→ **What you need to do**
Would you set down the data that follows, word for word, without any pictures?

START Data to process

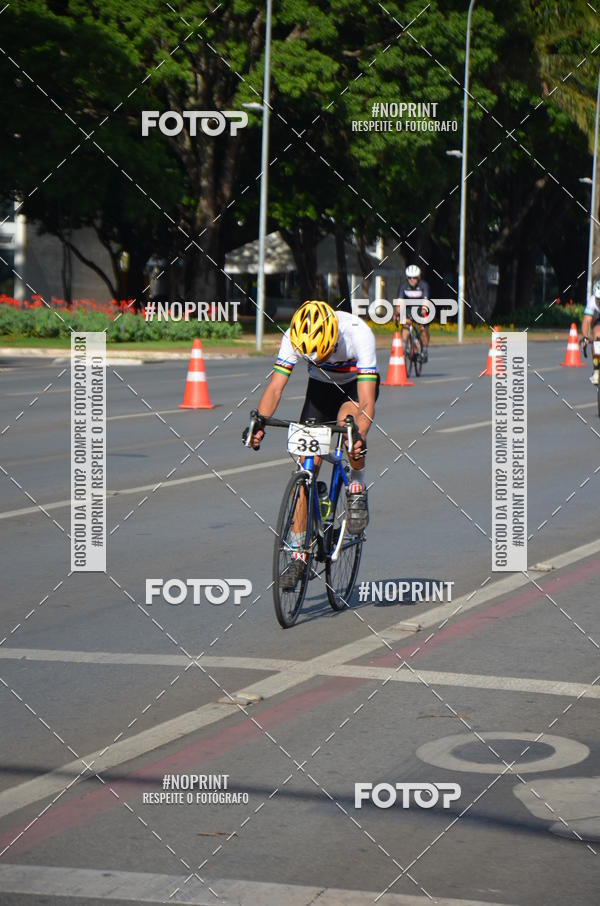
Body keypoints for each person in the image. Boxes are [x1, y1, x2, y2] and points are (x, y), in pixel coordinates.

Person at [244, 300, 379, 589]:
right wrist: (260, 422)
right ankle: (297, 555)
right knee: (307, 463)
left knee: (349, 427)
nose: (319, 358)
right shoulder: (294, 336)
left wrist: (359, 434)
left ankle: (356, 484)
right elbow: (276, 386)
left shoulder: (359, 334)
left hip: (355, 387)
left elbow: (367, 403)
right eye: (312, 357)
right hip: (319, 390)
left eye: (324, 353)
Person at [394, 264, 430, 362]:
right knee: (405, 325)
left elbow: (425, 302)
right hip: (408, 309)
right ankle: (404, 348)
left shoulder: (423, 285)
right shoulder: (403, 286)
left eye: (414, 277)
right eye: (409, 277)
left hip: (420, 308)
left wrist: (423, 313)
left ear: (418, 278)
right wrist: (398, 314)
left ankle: (425, 350)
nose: (412, 280)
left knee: (423, 327)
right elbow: (399, 303)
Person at [581, 280, 600, 385]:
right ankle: (596, 371)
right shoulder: (592, 301)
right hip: (598, 319)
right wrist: (585, 337)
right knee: (597, 335)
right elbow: (586, 321)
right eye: (599, 300)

END Data to process

→ **Response for this exercise**
Body keypoints for each person in the image. Boxes are [x1, y1, x2, y2] and points are (x, y), in pixel coordinates.

Person at [244, 300, 379, 589]:
right wrist: (260, 422)
right ankle: (297, 555)
right knee: (307, 463)
left knee: (349, 427)
nose: (319, 358)
right shoulder: (294, 336)
left wrist: (359, 434)
left ankle: (356, 484)
right elbow: (276, 386)
left shoulder: (359, 334)
left hip: (355, 387)
left elbow: (367, 403)
right eye: (312, 357)
right hip: (319, 390)
left eye: (324, 353)
Person at [394, 264, 430, 362]:
right knee: (405, 325)
left elbow: (425, 302)
right hip: (408, 309)
right ankle: (404, 348)
left shoulder: (423, 285)
right shoulder: (403, 286)
left eye: (414, 277)
right eye: (409, 277)
left hip: (420, 308)
left wrist: (423, 313)
left ear: (418, 278)
right wrist: (398, 314)
left ankle: (425, 350)
nose: (412, 280)
left knee: (423, 327)
right elbow: (399, 303)
Person at [581, 280, 600, 385]:
right ankle: (596, 371)
right shoulder: (592, 301)
right hip: (598, 319)
right wrist: (585, 337)
right knee: (597, 335)
right elbow: (586, 321)
right eye: (599, 300)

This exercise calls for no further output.